ARCH STREET MEETING HOUSE
The usual alternative to not being of the world is to be in a cloister or to live like a hermit, to accept a role in common or to renounce social intercourse. But the Friends did not have to shut themselves up to conquer worldliness, they did not have to renounce the world's work and its rewards. For "affluence of the world's goods," Isaac Norris, writing from Philadelphia, could felicitate Jonathan Dickinson, "knowing both thyself and dear wife have hearts and souls fit to use them." That was better than shirking temptation in a monk's cell or a philosopher's tub. If George Fox wore a leather suit, it was because he found it convenient, but William Penn, for whom it would have been highly inconvenient, had no scruple in dressing like other men of his position and wearing the blue ribbon of office. Nor because religion was freed from all unessential ornament, was the house stripped of comfort and luxury. I write about Friends with hesitation. I have been married to one now for many years and can realize the better therefore that none save Friends can write of themselves with authority. But I hope I am right in thinking, as I always have thought since I read Thomas Elwood's Memoirs, that their attitude is excellently explained in his account of his first visit to the Penningtons "after they were become Quakers" when, though he was astonished at the new gravity of their look and behaviour, he found Guli Springett amusing herself in the garden and the dinner "handsome." For the world's goods never being the end they were to the World's People, Friends were as undisturbed by their possession as by their absence and, as a consequence, could meet and accept life, whether its gifts were wealth and power or poverty and obscurity, with the serenity few other men have found outside the cloister. Moreover, they could speak the truth, calling a spade a spade, or their enemy the scabbed sheep, or smooth silly man, or vile fellow, or inhuman monster, or villain infecting the air with a hellish stench, he no doubt was, and never for a moment lose their tempers. This serenity—this "still strength"—is as the poles apart from the phlegmatic, constitutional slowness of the Dutch in New York or, on the other hand, from the tranquillity Henry James traces in progressive descent from taste, tradition, and history, even from the philosopher's calm of achieved indifference, and Friends, having carried it to perfection in their own conduct, left it as a legacy to their town.

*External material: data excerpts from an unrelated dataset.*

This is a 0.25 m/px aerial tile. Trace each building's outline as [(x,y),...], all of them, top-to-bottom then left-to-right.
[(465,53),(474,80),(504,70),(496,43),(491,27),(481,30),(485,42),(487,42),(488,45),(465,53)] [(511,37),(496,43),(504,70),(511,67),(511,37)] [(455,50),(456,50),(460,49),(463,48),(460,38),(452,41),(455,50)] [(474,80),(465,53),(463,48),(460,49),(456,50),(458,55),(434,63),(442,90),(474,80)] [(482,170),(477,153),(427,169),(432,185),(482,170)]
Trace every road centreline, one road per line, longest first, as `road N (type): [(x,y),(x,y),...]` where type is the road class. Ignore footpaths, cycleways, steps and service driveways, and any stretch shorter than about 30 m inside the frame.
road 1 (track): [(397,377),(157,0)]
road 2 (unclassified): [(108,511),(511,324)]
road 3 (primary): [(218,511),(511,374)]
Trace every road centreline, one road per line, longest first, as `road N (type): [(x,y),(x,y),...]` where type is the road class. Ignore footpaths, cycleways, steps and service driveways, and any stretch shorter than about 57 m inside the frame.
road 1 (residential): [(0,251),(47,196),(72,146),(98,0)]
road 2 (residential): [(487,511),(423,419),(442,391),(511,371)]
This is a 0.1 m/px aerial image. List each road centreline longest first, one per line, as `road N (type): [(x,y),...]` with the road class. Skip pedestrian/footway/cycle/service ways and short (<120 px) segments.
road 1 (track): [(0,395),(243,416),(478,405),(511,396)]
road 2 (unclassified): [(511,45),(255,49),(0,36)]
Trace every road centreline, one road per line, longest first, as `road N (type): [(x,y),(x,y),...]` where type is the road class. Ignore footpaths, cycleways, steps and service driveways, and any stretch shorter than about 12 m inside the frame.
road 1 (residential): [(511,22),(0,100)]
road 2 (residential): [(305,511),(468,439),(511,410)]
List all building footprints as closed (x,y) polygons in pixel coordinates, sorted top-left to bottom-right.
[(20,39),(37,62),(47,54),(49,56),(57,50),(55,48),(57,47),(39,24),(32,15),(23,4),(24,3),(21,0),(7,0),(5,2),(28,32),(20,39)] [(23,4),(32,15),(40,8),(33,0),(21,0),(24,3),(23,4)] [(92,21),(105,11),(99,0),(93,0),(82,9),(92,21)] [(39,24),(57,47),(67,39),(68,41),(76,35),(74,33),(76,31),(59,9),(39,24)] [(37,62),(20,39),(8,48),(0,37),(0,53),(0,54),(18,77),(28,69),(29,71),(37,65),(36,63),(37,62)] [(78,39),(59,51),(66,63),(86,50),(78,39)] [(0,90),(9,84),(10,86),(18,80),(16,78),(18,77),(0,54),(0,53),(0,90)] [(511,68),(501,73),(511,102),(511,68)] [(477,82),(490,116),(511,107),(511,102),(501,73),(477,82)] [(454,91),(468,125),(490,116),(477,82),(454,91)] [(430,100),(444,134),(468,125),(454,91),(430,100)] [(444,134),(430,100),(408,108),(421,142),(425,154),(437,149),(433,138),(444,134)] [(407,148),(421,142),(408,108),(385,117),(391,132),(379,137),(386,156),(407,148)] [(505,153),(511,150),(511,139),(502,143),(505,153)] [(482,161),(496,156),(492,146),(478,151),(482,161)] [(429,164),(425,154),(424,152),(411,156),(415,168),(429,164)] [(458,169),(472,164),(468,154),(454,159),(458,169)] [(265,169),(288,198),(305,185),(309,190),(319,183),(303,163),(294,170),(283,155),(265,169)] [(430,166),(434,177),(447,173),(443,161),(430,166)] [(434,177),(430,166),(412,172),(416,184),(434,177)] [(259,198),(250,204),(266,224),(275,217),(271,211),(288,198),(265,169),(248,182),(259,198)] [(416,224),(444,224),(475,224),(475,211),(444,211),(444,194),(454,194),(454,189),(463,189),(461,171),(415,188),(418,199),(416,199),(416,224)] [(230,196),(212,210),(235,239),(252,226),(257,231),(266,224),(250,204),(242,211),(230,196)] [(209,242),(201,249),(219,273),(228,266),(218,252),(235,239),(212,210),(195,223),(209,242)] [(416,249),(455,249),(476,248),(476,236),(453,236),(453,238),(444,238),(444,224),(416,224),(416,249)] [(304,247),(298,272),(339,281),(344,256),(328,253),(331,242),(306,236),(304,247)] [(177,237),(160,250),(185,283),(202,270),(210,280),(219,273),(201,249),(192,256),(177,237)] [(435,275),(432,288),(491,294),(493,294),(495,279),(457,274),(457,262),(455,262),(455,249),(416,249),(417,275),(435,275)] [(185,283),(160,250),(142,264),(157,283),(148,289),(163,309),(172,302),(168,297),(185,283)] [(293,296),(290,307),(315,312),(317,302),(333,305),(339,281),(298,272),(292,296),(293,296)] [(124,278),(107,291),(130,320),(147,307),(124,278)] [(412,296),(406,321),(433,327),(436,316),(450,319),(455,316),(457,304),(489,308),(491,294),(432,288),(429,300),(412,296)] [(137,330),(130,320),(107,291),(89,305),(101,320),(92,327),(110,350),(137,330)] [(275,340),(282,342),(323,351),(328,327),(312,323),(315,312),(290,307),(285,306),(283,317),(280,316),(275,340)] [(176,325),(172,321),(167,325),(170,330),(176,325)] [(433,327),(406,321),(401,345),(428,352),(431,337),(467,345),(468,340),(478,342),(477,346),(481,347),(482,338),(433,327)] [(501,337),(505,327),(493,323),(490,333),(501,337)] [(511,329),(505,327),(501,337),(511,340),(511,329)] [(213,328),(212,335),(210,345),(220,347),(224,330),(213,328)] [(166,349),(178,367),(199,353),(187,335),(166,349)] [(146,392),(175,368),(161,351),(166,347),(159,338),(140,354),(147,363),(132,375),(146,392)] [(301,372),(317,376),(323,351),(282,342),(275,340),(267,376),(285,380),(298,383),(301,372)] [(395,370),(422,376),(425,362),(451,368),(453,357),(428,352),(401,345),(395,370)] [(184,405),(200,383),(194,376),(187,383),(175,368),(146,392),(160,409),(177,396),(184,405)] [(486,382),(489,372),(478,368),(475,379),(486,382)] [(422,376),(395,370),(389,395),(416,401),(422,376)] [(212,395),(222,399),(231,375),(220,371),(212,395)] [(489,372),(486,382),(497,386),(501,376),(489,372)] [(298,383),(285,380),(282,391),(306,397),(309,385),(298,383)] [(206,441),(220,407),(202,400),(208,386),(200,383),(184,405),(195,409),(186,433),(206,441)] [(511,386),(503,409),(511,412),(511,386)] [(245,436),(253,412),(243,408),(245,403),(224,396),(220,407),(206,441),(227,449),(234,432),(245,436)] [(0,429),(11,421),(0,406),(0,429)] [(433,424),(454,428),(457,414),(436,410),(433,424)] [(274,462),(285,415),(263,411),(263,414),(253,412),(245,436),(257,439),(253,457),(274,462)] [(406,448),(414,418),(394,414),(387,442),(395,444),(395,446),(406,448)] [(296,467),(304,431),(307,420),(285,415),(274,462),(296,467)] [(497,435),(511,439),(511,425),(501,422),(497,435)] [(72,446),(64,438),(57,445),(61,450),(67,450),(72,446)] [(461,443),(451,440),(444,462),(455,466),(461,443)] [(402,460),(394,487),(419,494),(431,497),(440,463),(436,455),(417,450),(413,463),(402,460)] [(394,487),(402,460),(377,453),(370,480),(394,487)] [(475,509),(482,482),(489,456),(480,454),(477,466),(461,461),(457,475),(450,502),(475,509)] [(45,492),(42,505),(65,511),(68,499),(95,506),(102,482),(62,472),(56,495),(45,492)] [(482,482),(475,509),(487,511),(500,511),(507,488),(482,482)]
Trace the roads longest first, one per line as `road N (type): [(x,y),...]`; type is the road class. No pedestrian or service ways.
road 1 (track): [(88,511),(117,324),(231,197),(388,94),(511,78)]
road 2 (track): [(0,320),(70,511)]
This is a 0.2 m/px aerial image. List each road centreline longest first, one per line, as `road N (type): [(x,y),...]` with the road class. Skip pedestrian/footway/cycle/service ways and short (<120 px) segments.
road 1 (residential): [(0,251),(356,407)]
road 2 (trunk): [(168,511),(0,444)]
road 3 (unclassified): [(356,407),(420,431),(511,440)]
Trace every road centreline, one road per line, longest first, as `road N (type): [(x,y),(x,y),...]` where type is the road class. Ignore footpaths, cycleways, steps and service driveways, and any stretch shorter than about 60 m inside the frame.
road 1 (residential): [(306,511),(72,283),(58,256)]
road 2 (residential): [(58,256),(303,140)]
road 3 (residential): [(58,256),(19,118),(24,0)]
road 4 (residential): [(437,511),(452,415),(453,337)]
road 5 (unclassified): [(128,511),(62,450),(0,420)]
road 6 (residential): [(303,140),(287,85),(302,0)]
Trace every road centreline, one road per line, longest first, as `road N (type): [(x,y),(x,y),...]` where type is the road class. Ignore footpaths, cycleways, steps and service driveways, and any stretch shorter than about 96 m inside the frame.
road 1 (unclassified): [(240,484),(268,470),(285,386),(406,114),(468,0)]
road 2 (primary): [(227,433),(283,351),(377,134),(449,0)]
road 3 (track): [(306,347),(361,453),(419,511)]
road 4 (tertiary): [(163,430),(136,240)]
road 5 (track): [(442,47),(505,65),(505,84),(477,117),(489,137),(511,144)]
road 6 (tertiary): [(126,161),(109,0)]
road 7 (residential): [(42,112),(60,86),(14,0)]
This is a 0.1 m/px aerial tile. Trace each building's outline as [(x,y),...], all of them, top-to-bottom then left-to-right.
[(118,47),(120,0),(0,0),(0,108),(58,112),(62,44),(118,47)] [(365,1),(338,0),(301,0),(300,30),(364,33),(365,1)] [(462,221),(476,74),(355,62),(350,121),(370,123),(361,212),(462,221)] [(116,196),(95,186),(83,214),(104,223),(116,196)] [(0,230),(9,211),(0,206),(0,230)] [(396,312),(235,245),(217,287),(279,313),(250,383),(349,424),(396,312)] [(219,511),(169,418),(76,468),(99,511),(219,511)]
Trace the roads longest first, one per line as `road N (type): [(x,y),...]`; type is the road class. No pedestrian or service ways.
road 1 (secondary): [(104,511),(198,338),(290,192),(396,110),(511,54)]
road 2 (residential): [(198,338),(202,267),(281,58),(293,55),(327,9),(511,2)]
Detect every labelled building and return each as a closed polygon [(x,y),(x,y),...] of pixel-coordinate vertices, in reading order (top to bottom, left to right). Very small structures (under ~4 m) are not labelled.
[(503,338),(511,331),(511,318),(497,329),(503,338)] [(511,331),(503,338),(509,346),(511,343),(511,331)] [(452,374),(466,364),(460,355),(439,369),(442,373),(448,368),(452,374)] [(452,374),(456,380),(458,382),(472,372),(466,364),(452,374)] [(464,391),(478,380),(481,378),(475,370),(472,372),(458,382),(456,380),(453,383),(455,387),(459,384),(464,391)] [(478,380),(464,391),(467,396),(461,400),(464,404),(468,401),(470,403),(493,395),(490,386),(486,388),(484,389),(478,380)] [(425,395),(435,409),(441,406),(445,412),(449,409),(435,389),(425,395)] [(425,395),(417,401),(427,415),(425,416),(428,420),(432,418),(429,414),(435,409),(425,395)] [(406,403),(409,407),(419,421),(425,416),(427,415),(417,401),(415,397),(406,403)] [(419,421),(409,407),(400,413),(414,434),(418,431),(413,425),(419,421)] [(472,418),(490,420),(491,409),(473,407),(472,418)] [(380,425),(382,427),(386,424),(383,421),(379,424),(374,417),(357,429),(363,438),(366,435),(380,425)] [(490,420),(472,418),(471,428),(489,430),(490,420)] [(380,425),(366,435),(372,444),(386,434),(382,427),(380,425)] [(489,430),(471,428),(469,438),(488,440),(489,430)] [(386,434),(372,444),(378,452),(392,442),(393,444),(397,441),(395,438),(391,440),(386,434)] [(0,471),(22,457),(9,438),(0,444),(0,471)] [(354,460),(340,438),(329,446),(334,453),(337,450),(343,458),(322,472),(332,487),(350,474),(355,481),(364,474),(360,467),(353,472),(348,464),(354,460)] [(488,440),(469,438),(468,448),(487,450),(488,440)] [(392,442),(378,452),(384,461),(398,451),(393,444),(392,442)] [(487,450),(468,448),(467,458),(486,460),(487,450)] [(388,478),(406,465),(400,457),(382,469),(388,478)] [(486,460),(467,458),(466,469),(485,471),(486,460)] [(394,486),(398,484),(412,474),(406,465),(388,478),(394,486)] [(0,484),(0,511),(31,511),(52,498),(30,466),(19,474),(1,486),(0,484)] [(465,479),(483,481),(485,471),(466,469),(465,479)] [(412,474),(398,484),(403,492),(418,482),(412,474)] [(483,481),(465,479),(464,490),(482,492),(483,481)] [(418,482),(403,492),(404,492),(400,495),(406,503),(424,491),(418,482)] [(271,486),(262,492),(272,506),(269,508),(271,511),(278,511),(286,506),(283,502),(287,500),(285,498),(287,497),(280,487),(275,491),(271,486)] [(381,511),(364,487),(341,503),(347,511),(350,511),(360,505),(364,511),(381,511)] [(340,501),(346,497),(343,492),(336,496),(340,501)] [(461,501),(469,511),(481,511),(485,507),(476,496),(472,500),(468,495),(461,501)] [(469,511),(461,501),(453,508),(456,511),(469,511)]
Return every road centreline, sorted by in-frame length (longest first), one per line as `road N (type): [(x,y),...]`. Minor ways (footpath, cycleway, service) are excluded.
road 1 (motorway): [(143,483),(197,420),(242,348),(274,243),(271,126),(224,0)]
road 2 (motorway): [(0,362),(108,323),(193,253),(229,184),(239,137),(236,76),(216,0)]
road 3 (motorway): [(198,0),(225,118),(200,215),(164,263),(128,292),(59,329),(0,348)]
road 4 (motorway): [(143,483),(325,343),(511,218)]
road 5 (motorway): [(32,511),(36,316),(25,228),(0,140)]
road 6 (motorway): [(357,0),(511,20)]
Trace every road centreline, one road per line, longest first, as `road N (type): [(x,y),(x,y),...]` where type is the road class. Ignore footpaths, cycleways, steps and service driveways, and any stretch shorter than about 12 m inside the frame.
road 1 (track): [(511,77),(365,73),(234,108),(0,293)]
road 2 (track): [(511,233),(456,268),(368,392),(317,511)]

THE SCHUYLKILL SOUTH FROM CALLOWHILL STREET
The usual American town, when it hustles, lets nobody overlook the fact that it is hustling. But Philadelphia has done its work as calmly as the Friends have done theirs, never boasting of its prosperity, never shouting its success and riches from the house-top, and its dignified serenity has been mistaken for sleep. Whistler used to say that if the General does not tell the world he has won the battle, the world will never hear of it. The trouble with Philadelphia is that it has kept its triumph to itself. But we have got so far from the old Friends that no harm can be done if Philadelphians begin to interpret their town's serenity to a world capable of confusing it with drowsiness. If America is ready to forget, if for long Philadelphians were as ready, it is high time we should remember ourselves and remind America of the services Philadelphia has rendered to the country, and its good taste in rendering them with so little fuss that all the country has done in return is to laugh at Philadelphia as a back number.